*Information*.
*** Block opens ***

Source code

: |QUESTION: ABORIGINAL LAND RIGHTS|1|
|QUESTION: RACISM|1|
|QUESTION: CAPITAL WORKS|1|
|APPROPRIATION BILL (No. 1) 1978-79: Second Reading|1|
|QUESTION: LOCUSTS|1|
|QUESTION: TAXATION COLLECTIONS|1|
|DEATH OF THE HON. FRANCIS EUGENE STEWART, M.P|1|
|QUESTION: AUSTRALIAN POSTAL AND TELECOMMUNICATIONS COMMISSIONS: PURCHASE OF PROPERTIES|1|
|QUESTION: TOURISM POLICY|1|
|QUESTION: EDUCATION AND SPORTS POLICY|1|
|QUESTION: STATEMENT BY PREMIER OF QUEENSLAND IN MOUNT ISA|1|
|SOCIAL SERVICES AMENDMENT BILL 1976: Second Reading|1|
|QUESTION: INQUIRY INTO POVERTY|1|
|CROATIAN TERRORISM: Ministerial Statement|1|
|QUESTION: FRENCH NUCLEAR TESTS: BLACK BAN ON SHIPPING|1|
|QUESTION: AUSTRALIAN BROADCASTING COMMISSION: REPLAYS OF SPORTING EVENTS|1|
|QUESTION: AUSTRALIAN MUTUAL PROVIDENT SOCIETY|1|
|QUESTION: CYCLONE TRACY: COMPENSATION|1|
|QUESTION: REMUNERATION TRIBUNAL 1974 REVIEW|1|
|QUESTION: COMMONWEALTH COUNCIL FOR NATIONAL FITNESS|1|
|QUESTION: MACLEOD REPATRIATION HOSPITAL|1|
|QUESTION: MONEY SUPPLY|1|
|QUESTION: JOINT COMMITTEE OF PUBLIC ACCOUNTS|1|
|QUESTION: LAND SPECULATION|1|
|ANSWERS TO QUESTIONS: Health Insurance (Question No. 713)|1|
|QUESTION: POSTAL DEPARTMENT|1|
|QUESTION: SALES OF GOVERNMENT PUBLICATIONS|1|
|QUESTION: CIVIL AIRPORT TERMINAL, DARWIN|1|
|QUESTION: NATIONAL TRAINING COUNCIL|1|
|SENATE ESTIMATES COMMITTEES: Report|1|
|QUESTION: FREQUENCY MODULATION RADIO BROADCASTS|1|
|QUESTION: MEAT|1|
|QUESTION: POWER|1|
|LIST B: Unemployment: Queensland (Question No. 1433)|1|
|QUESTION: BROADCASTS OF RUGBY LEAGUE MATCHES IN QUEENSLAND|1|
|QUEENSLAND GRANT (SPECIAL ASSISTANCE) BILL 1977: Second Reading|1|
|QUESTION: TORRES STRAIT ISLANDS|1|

*** Block closes ***

*Requirement*. Where a line above contains the string "AUSTRALIAN", copy that line.

*Reply to the task*.
|QUESTION: AUSTRALIAN POSTAL AND TELECOMMUNICATIONS COMMISSIONS: PURCHASE OF PROPERTIES|1|
|QUESTION: AUSTRALIAN BROADCASTING COMMISSION: REPLAYS OF SPORTING EVENTS|1|
|QUESTION: AUSTRALIAN MUTUAL PROVIDENT SOCIETY|1|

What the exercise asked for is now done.